The research is the latest in growing body of evidence of how outer space wears on the human body. Coming back to Earth involves rehabilitation, to build up muscles that weakened from underuse and accomondate the lost bone mass. Being in space is no treat for a number of physical reasons—the lack of gravity allows fluids that are normally held down in the body by gravity to crowd the sinuses. The fluids can also cause uncomfortable pressure behind the eyes and even impair vision to the point of "space blindness." Inversely, relaxed abdonimal muscles that are free from Earth's gravity can lead to a lot of space farting too.
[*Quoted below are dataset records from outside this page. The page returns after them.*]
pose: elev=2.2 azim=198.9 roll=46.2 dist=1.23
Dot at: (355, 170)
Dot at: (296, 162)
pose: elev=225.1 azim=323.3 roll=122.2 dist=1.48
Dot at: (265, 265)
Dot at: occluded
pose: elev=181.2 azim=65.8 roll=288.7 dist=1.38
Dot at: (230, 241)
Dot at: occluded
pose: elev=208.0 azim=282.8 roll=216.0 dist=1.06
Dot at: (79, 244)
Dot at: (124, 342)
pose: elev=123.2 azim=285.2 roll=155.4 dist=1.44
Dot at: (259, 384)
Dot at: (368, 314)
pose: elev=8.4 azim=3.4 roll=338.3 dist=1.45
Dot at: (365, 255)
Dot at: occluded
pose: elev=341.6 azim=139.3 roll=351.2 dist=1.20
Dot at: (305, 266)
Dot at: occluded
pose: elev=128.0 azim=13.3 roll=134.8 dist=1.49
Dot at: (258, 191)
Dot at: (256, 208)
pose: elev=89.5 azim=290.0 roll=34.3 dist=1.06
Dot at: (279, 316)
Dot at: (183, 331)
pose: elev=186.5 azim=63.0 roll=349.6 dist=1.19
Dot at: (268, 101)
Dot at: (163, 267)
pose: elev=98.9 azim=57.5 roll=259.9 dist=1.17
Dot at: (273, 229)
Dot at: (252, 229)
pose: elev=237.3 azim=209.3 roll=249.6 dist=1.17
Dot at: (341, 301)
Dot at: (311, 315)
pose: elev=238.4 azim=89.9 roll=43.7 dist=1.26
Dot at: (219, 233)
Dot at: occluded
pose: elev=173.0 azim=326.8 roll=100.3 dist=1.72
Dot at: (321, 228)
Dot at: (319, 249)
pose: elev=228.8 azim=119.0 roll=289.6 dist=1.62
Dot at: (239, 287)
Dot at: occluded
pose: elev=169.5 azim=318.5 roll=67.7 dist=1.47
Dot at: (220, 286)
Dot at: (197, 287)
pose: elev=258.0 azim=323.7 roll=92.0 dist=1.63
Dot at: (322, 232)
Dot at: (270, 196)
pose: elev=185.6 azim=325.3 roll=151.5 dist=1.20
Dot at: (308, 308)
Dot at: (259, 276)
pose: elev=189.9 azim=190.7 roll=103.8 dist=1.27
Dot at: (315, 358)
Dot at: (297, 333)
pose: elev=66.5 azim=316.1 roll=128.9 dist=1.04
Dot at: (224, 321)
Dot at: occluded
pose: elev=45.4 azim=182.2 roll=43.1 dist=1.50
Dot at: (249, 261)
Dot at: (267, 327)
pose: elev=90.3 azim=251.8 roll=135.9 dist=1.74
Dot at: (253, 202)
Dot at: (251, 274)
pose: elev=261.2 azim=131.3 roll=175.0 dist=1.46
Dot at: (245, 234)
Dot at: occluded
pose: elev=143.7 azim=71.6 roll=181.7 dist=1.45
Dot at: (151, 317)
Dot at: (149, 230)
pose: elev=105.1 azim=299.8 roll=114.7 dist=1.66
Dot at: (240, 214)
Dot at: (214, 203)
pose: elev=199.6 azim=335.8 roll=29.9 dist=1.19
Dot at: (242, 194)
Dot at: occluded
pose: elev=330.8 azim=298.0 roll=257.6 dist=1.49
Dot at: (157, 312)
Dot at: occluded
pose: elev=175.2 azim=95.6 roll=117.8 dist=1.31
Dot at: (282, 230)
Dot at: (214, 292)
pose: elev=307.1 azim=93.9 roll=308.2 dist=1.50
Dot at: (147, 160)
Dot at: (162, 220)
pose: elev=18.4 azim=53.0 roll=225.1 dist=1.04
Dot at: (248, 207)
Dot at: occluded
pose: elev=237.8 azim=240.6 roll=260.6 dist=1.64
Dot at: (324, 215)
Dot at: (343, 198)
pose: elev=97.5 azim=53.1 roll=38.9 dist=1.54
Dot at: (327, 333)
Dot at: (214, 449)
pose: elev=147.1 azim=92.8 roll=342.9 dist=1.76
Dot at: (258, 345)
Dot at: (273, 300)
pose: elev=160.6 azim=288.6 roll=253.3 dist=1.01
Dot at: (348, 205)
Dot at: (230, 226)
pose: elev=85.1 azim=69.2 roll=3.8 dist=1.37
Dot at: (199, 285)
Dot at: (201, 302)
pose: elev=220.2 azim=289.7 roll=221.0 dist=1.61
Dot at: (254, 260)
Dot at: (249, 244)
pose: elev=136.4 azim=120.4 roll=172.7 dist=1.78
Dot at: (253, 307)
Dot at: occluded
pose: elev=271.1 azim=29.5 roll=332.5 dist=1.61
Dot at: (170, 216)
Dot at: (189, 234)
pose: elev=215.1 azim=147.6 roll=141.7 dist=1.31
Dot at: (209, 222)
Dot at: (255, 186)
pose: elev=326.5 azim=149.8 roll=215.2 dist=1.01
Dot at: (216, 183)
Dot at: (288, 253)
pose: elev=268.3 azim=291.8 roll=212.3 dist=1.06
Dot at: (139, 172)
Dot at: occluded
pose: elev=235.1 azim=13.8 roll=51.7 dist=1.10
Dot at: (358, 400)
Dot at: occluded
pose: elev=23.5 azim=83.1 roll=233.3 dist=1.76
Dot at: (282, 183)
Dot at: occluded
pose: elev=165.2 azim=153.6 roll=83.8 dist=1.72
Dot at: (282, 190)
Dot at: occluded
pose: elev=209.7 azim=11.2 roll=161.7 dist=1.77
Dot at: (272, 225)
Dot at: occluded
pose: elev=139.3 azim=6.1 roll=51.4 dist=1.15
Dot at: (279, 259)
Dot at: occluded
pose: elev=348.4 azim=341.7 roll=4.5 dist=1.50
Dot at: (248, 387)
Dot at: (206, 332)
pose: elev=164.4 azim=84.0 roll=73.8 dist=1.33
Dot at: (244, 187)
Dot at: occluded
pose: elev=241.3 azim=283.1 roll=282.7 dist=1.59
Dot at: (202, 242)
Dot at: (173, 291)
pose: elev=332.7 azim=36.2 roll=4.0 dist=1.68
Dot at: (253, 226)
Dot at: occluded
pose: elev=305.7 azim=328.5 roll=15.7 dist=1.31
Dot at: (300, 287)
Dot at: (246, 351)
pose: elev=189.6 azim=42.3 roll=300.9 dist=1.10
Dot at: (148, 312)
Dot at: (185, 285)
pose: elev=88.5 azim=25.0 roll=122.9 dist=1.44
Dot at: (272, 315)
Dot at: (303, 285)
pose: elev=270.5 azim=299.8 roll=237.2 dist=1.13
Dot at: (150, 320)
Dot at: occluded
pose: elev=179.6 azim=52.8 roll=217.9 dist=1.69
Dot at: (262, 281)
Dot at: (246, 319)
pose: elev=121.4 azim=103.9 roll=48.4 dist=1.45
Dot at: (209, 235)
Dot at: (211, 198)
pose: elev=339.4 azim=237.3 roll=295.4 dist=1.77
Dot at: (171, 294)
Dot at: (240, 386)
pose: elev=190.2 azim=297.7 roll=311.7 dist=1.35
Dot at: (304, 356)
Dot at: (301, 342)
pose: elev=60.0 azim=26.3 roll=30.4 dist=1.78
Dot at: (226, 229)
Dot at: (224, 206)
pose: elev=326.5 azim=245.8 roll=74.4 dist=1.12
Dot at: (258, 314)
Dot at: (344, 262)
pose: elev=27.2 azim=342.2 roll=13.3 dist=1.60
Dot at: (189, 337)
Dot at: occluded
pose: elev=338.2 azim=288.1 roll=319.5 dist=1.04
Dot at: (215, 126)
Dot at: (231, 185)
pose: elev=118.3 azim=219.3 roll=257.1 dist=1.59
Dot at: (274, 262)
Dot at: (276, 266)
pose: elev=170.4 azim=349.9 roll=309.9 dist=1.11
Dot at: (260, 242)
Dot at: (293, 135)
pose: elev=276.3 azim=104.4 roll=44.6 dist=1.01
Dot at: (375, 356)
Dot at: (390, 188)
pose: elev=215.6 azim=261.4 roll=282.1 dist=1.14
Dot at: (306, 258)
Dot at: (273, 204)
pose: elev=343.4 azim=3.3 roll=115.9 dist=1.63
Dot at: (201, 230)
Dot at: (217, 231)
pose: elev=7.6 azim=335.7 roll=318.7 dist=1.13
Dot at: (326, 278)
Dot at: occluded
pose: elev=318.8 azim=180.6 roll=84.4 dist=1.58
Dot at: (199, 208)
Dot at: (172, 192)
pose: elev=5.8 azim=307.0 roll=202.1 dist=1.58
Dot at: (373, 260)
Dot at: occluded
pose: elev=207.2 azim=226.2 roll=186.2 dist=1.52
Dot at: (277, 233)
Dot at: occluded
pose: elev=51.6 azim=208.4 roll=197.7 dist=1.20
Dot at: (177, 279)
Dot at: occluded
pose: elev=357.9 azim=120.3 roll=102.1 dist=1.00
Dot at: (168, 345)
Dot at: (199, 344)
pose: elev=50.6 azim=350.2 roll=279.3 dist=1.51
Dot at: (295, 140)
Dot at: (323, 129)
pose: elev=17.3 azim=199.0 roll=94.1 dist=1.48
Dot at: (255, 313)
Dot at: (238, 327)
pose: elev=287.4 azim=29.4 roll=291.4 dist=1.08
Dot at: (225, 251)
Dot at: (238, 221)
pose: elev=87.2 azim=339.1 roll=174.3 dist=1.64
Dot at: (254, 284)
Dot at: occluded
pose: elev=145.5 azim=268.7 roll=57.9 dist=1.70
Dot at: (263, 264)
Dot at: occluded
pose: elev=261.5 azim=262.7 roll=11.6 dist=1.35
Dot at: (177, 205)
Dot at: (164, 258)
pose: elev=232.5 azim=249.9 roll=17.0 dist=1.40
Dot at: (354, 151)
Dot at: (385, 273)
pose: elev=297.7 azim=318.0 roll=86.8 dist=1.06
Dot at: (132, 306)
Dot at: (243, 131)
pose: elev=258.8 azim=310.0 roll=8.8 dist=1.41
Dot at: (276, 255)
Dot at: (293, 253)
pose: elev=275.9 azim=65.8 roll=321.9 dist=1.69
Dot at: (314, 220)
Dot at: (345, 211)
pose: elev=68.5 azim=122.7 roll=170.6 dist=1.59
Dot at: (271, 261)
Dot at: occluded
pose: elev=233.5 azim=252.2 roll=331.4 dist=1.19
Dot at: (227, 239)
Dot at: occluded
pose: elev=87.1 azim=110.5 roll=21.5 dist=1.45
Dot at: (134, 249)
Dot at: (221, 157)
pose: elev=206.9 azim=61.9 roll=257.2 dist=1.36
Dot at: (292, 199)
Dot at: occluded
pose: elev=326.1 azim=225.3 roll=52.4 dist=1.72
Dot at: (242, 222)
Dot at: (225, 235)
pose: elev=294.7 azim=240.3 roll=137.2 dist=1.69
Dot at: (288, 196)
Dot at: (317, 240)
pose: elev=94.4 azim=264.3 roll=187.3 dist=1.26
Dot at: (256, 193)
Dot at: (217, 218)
This latest study looked at endothelial cells, which line the interior of blood vessels, aboard the International Space Station, conducting deep gene expression and protein analysis on them and comparing them to cells on the ground. Just as in the aging process, the cells demonstrated endothelial dysfunction, as the microgravity environment lead to over a thousand “significantly modulated genes.” Endothelial dysfunction can lead to coronary artery disease and hypertension, hardly issues you'd want the first person on Mars to have to deal with. The microgravity lead to inflammation among the cells, which led to atherosclerosis and cell senescence, or biological aging.

"We've evolved to rely on gravity to regulate our biology, and without it, our tissues become confused," FASEB Journal editor Gerald Weissmann said. "Worst of all: they age faster!"

If people are going to make trips deeper into space and travel for longer periods of time—traveling to Mars or beyond—then we’ll need to figure out what being away from Earth does to us. After all, our bodies evolved in response to life on Earth; so we’ll have to pack whatever we need once we’re away from what the planet requires and provides. It certainly serves my suspicion that riding on the Spaceship Earth remains the grooviest option for speeding across the universe.